> **Material for the task**
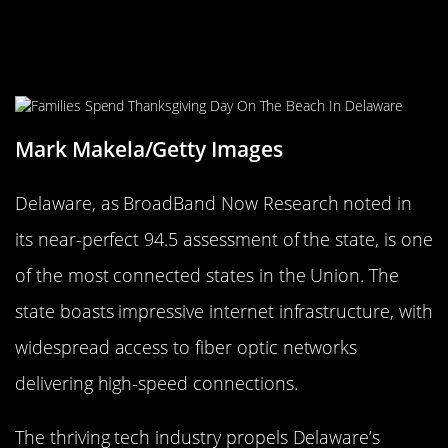
Digital Dominance: Delaware’s
Internet Infrastructure
Mark Makela/Getty Images
Delaware, as BroadBand Now Research noted in
its near-perfect 94.5 assessment of the state, is one
of the most connected states in the Union. The
state boasts impressive internet infrastructure, with
widespread access to fiber optic networks
delivering high-speed connections.
The thriving tech industry propels Delaware’s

> **What needs to be done**
Present the lines above as a numbered list, skipping any blank lines and leaving the picture out.

> **Finished task**
1. Digital Dominance: Delaware’s
2. Internet Infrastructure
3. Mark Makela/Getty Images
4. Delaware, as BroadBand Now Research noted in
5. its near-perfect 94.5 assessment of the state, is one
6. of the most connected states in the Union. The
7. state boasts impressive internet infrastructure, with
8. widespread access to fiber optic networks
9. delivering high-speed connections.
10. The thriving tech industry propels Delaware’s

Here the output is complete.